Milano, 6 ottobre 2023 - 09:55

Riutilizzo in situ acque reflue, regime in base a provenienza

Il riutilizzo in situ, previo eventuale trattamento depurativo, deve essere autorizzato nell'ambito del regime giuridico dell'impianto/stabilimento/installazione da cui originano le acque reflue.

A chiarirlo è il MinAmbiente con la risposta pubblicata il 4 ottobre 2023 (n. 158381) ad un interpello presentato dalla Regione Lazio.

Il Dicastero precisa da un lato che l'attività di riutilizzo di acque reflue presso il medesimo stabilimento che le ha prodotte, pur in assenza di una disciplina ad hoc, "non è soggetta ad alcun divieto assoluto"; dall’altro che pur non essendo il riutilizzo in situ sottoposto al regime autorizzativo previsto per il riutilizzo delle acque reflue (il regolamento 2020/741/Ue e l'articolo 7 del Dl 39/2023 si occupano esclusivamente del riutilizzo irriguo in agricoltura, mentre il Dm 185/2023 esclude espressamente dal proprio campo di applicazione il riutilizzo in situ), non può neanche ritenersi che tale attività sia libera in senso assoluto.

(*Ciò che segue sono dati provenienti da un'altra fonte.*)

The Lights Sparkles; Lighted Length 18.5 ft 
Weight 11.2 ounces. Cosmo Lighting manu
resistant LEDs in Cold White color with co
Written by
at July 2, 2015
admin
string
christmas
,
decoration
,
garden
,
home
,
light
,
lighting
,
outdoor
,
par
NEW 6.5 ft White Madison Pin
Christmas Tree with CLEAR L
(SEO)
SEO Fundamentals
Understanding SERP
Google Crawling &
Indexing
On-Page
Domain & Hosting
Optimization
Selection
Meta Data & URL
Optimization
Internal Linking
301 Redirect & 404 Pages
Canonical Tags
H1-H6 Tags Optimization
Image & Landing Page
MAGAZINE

A seconda delle circostanze, il riutilizzo in situ comporta quindi un necessario collegamento ad un'attività industriale "a monte" o una specifica destinazione "a valle", il che porta il Mase a ritenere che tale attività segua il regime giuridico della fattispecie su cui insiste. Il tutto tenendo presente che le acque di prima pioggia e di lavaggio sono soggette, ove esistente, alla disciplina regionale, fatte salve le eventuali disposizioni particolari concernenti gli impianti di stoccaggio rifiuti.